O silêncio despertou-lhe a vontade de ler. Por que não terminar a leitura daquele livro de Edgar Allan Poe, cheio de mistérios? Procurou por entre a bagunça que era seu quarto. De posse, daquele que seria seu companheiro por algumas horas, rumou para a sala disposto a escachar-se no sofá, onde só era permitido sentar-se. Pés sobre ele, nem pensar! Sua mãe quase tinha um ataque de nervos toda vez que o via, ou ao pai, tirando um cochilo sobre o mesmo. Era caro demais, dizia ela, para que o fizessem de cama.

Iniciou a leitura por “Berenice”. A história era por demais envolvente, a sensação de medo traduzia-se em aumento de adrenalina, o que só ratificava sua preferência pelo autor. 

Um forte ribombo acompanhado de um risco luminoso cortando o céu, anunciava mudança no tempo. Uma chuva forte estava a caminho, bem próxima. “Atmosfera perfeita”, pensou. Levantou-se para fechar a janela que havia deixado aberta e constatou que o céu estava estrelado. Intrigado, voltou ao sofá para iniciar a leitura de outra história. Tão logo se acomodou, despertou-lhe a atenção uma pequena caixa vermelha sobre o aparador que ficava próximo à janela. “São os dentes de Berenice”- murmurou, em tom irônico. 

Nem bem abriu o Edgar Allan Poe, a porta da sala fechou-se com um estrondo, e uma lufada de vento invade o cômodo, revirando a toalha da mesa e o jornal que o pai havia deixado sobre o aparador.

“Archimedes, por quê?

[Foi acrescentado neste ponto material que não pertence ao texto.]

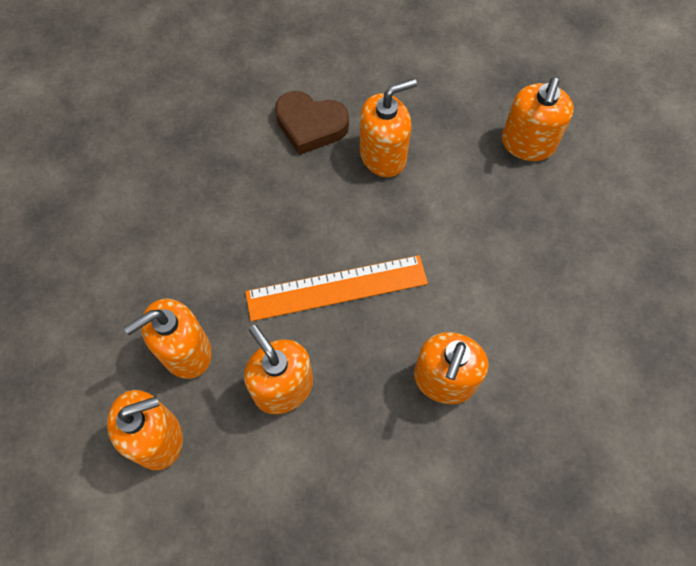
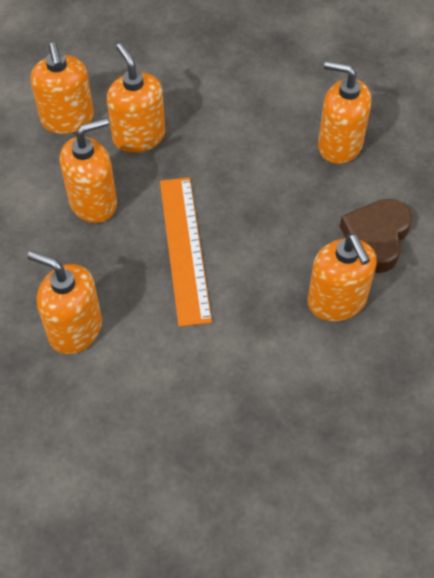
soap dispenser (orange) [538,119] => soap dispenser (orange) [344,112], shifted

Eu te amo tanto! Por que, meu amor?”

“O que está acontecendo?”- balbucia, pálido de terror. 

Diante de si, no umbral da porta, está Carla, sangue escorrendo da boca desdentada. O terror intenso põe o rapaz em pé, que, em um movimento violento, quebra o vaso de porcelana da dinastia Ming, adquirido pela mãe em um leilão. Paralisado pelo pavor, vê Carla afastar-se em meio a soluços de dor.

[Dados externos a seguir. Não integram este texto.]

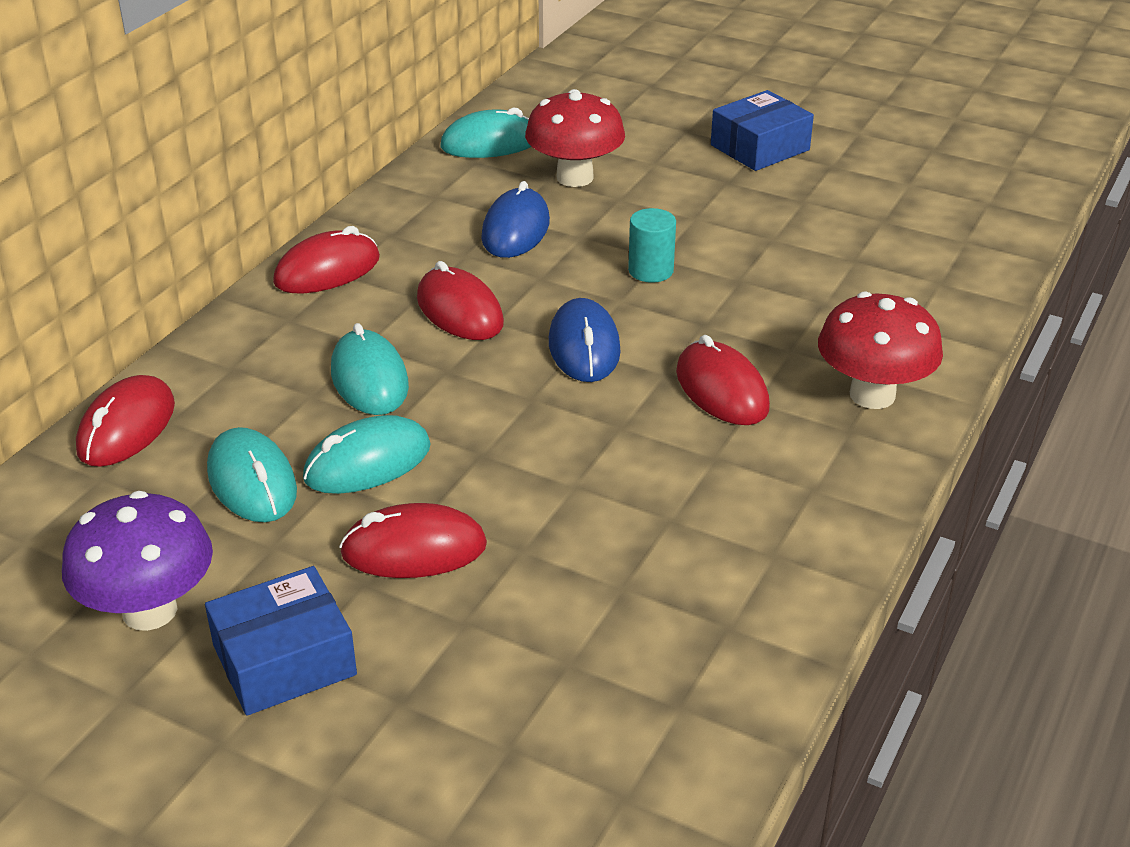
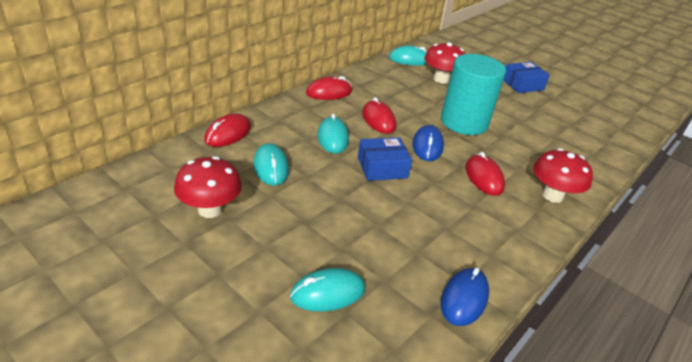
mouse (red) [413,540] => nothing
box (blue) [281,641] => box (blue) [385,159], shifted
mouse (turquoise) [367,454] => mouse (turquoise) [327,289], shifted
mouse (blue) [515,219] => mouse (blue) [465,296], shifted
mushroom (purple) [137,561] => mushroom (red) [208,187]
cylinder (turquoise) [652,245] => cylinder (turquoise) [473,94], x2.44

“Carla, espera! O que aconteceu?” – grita desesperado, tentando segui-la, mas é impedido pela mesa de centro. A dor no joelho é tão forte que ele cai.

Quando finalmente consegue levantar-se, o que vê aterroriza-o ainda mais, lá estava, no sofá revestido de fino veludo italiano, uma pasta de folhas de alface, pepino, catchup e mostarda; no chão, os cacos do pequeno tesouro garimpado pela mãe em uma viagem a Hong Kong. Da caixinha vermelha sobre o aparador, nem sinal.

É o som do telefone tocando que o tira do estado catatônico em que se encontra.

__ Alô.

__ Archimedes, espero que tenhas uma desculpa muito boa para o fato de ter me deixado plantada na frente do cinema, ou eu arranco o teu couro! – berrava Carla.

Desligou o telefone sem dizer uma palavra. Estava em uma enrascada tremenda, destruiu o sofá e a obra de arte da qual a mãe tanto se gabava. Maldito Edgar Allan Poe e suas histórias! Por culpa dele, quem ficaria sem os dentes, assim que a mãe chegasse, era ele! E ainda perderia a namorada que não ia acreditar que ele estava em casa lendo, adormeceu e, por isso, não fora ao encontro marcado.